Edward Snowden, NSA Contractor, Claims to Be Source of Surveillance Program Leaks
Twenty-nine-year-old says NSA lies to Congress about scope of surveillance.
June 9, 2013 — -- The source of a series of top secret leaks from the National Security Agency has stepped out of the shadows and identified himself as ex-CIA technical assistant Edward Snowden, saying he was standing up against the U.S. government's "horrifying" surveillance capabilities.
"I do not want to live in a world where everything I do and say is recorded," the 29-year-old told the British newspaper The Guardian, which broke the first in a series of headline-grabbing articles on NSA surveillance late last week. "That is not something I am willing to support or live under."
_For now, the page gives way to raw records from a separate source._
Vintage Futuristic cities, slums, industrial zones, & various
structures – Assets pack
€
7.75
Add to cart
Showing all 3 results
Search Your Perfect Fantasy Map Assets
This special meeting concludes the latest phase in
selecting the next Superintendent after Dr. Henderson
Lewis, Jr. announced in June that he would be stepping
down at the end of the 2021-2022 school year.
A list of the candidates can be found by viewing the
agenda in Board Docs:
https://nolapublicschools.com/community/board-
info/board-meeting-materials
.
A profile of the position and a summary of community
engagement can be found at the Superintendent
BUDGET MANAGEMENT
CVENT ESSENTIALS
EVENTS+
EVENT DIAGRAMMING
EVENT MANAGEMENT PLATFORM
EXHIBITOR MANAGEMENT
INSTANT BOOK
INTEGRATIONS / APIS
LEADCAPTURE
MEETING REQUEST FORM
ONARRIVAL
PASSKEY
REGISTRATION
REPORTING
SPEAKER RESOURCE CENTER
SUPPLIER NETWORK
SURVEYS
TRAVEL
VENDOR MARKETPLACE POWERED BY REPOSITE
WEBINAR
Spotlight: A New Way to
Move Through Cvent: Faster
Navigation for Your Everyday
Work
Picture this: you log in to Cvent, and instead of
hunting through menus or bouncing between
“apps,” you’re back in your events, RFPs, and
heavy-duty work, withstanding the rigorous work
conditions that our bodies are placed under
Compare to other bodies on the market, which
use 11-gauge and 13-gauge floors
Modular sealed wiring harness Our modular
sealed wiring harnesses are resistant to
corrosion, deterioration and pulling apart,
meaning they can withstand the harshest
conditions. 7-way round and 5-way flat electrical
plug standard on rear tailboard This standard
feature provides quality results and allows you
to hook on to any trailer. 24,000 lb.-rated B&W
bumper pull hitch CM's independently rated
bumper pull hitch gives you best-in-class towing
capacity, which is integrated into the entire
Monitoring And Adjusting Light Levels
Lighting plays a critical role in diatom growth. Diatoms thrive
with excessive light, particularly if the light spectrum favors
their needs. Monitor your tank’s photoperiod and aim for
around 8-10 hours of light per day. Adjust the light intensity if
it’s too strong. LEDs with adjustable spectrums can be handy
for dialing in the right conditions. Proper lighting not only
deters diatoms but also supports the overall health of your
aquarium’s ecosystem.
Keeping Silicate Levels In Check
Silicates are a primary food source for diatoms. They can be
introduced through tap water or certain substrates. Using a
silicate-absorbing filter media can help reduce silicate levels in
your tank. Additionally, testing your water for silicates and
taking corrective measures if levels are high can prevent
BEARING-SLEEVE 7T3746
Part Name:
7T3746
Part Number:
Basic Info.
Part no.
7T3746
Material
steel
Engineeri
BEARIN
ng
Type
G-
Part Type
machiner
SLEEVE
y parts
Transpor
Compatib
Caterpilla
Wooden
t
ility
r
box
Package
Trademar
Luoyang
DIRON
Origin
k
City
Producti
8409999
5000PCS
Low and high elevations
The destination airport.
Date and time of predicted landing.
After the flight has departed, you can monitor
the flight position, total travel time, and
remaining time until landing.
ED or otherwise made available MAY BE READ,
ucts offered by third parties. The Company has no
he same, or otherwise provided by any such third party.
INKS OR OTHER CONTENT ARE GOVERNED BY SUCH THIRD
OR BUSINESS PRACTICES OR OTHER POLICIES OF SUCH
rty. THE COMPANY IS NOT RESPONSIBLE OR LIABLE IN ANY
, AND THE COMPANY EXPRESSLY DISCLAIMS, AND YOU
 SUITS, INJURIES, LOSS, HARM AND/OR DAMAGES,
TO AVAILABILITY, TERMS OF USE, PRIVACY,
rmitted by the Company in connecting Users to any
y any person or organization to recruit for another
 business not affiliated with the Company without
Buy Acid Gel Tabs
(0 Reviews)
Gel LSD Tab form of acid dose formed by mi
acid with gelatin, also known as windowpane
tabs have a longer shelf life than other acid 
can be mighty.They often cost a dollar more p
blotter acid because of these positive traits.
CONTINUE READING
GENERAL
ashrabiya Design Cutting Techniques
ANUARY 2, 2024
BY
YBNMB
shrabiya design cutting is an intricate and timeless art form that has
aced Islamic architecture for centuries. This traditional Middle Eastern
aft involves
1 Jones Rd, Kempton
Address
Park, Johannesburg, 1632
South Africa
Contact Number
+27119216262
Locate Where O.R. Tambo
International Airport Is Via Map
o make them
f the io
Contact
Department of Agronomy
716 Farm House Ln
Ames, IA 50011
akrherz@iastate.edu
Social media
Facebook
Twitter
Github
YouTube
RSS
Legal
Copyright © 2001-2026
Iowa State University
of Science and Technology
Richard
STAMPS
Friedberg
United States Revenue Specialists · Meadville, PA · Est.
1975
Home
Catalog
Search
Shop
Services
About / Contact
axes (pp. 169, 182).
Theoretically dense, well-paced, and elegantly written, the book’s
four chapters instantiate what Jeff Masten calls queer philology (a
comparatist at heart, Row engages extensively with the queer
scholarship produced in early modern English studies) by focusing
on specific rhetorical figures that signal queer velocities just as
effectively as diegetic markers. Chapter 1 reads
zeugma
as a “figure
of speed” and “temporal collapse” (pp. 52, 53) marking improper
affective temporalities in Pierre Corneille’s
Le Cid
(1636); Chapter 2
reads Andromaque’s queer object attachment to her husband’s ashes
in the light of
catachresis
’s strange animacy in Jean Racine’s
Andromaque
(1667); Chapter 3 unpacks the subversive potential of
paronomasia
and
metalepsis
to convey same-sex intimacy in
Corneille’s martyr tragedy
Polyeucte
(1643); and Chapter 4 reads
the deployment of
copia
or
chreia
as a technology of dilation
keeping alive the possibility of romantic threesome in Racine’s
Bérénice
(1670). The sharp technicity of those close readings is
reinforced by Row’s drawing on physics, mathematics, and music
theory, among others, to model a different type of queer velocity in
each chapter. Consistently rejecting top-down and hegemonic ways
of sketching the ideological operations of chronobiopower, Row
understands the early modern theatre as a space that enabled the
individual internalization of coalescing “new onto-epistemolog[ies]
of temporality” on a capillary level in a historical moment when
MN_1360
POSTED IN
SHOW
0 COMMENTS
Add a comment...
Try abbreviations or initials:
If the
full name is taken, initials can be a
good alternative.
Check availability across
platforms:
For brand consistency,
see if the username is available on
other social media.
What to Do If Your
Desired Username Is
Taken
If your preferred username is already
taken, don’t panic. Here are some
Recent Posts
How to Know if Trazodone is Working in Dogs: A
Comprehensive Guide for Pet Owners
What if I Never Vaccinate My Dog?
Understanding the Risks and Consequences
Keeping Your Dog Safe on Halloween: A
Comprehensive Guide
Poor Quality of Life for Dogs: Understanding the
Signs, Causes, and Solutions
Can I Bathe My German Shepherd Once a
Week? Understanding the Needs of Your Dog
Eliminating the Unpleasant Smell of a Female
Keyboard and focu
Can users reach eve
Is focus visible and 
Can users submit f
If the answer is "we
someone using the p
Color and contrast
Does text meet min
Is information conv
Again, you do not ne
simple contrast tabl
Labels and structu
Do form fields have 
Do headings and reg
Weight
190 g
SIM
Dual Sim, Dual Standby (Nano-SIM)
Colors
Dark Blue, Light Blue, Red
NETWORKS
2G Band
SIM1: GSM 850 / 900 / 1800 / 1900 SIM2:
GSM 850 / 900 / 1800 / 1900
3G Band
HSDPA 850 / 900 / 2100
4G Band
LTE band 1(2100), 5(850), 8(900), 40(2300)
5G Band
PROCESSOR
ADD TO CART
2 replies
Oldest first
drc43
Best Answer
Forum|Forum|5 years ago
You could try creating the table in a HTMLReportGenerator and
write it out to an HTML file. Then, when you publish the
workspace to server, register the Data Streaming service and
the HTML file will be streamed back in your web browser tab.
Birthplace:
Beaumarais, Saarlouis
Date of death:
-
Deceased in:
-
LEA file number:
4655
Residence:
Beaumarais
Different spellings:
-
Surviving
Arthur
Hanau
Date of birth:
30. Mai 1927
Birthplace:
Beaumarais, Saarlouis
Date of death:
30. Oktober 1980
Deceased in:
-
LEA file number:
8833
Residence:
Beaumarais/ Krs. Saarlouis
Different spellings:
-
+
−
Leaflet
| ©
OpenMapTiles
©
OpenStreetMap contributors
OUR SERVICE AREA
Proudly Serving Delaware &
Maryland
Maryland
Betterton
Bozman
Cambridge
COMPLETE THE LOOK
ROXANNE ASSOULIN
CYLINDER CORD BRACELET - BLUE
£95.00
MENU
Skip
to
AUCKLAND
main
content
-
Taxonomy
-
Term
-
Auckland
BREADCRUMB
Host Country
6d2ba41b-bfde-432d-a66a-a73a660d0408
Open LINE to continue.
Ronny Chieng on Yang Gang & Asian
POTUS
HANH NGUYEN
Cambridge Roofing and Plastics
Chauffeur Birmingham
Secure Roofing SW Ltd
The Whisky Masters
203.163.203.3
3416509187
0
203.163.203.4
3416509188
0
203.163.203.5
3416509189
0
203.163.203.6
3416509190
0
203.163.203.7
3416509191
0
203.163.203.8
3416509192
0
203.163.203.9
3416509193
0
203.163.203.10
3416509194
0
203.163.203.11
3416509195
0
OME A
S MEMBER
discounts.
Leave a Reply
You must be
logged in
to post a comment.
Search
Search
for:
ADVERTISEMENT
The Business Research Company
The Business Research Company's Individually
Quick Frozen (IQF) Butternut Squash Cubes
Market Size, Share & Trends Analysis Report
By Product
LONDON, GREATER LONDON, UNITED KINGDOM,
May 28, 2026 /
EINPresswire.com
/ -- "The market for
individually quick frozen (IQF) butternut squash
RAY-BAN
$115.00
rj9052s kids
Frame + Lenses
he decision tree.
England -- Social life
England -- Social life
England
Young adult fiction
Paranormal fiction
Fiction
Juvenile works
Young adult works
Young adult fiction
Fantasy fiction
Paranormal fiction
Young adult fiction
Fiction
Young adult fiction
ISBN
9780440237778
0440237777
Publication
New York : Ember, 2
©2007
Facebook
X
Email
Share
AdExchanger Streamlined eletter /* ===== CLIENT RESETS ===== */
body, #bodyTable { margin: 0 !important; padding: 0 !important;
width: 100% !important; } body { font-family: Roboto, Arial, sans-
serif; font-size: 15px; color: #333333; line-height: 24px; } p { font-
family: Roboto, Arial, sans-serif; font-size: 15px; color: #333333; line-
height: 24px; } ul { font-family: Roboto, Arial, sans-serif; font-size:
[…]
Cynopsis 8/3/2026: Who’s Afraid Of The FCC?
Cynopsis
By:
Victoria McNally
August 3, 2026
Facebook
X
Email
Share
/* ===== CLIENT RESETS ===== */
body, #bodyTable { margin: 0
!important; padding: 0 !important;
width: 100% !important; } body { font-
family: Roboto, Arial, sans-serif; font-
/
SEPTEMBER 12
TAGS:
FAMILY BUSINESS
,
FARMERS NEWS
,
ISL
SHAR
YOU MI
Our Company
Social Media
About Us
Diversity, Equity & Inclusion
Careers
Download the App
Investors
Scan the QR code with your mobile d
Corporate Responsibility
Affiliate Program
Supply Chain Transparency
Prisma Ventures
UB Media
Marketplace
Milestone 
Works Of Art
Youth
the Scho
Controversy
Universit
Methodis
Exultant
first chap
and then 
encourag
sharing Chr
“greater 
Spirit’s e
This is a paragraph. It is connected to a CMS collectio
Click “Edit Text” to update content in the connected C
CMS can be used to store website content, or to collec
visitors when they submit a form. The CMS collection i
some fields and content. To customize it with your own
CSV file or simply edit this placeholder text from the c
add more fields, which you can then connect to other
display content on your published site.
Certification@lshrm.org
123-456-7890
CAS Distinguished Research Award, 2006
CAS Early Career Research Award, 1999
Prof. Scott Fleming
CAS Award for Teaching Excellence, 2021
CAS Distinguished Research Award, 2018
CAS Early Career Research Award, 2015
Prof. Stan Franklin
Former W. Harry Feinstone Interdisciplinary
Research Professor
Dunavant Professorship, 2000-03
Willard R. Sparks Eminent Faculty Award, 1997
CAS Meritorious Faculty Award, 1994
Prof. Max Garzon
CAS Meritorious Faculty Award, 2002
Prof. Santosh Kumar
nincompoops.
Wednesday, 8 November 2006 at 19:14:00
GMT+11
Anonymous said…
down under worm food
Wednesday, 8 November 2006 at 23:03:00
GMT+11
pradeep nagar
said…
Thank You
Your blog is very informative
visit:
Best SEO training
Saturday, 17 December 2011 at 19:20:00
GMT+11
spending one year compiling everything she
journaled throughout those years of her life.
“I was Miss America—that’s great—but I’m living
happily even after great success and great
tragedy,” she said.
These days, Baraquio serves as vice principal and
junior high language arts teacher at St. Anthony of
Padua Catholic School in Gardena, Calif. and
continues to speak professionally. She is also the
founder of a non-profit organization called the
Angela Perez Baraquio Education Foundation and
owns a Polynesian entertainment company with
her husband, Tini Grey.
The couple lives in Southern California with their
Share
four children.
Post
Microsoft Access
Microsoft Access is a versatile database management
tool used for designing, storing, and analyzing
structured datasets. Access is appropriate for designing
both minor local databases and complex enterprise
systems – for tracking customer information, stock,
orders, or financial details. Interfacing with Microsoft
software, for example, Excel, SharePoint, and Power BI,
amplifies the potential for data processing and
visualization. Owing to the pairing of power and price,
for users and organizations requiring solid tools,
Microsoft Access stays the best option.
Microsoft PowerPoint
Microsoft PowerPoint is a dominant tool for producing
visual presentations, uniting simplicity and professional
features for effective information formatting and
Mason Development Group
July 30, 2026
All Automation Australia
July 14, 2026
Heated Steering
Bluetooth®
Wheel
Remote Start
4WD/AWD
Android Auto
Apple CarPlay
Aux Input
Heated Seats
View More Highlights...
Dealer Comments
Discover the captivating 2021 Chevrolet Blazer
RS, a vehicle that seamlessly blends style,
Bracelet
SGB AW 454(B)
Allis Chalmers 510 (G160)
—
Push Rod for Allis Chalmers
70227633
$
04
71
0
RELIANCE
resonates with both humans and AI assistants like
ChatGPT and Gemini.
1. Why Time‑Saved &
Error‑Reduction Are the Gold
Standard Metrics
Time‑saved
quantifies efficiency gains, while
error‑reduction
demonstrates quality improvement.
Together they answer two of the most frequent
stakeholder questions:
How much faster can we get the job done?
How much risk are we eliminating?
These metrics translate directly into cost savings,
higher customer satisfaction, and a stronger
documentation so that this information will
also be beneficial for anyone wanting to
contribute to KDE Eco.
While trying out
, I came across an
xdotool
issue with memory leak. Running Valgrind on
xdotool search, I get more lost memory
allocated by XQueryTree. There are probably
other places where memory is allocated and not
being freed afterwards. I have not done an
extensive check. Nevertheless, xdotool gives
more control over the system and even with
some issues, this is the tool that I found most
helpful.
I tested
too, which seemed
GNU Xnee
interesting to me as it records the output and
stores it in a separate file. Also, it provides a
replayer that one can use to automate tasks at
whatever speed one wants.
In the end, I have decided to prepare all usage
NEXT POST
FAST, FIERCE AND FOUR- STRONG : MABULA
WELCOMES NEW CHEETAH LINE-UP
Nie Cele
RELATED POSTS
According to The Guardian, Snowden has been working with the NSA for the last four years as an "employee of various outside contractors," including the technology consulting firm Booz Allen and the computer giant Dell. Before that, he served as a computer specialist for years with the CIA, which he left in 2009.
Snowden says he was motivated by principle to pull back the veil on one of the government's most secretive entities and its programs to track Americans' phone records and internet usage.
"The government has granted itself power it is not entitled to," he said in a written interview with The Guardian. "There is no public oversight. The result is people like myself have the latitude to go further than they are allowed to."
Snowden claims that the documents he has leaked show that the NSA "routinely lies in response to congressional inquiries about the scope of surveillance in America."
READ: Verizon Phone Records Secretly Collected by Feds, Report Says
Snowden said he's spent the last few days in Hong Kong, in apparent fear of U.S. recrimination.
"[Hong Kong has] a spirited commitment to free speech and the right of political dissent," he said.
The Guardian report revealing Snowden is written by Guardian columnist Glenn Greenwald, Guardian D.C. Bureau Chief Ewen MacAskill and documentary filmmaker Laura Poitras. Poitras had co-authored a related NSA story for The Washington Post, but until the shared credit for today's story, the connection between Greenwald and Poitras was only an obscure six-month-old advocacy group, as reported by ABC News earlier today.
The organization, called the Freedom of the Press Foundation, has no offices and a shoestring budget. Its board is led by one of the most famous whistleblowers in American history, Daniel Ellsberg, whose leak of the Pentagon Papers in 1971 exposed the secret history of the run-up to war in Vietnam on the front page of The New York Times. Two of the group's board members now appear to be involved in a story that's following a similar model.
Greenwald, the author of reports in The Guardian about the National Security Agency's collection of phone records and a follow-up scoop involving the leak of a secret document about U.S. cyber warfare efforts, is one of a handful of journalists who sit on the board alongside activists, Hollywood actors and other patrons.
Poitras, another board member, is a documentary filmmaker who shared a byline on The Washington Post report about a secret program to scour the Internet for clues about terrorist activities.
In the case of Greenwald's phone monitoring report, The Guardian published a Top Secret order by the Foreign Intelligence Surveillance Court, which was extraordinary in part because it was the first known leak in the super secret court's 35-year history, according to insiders.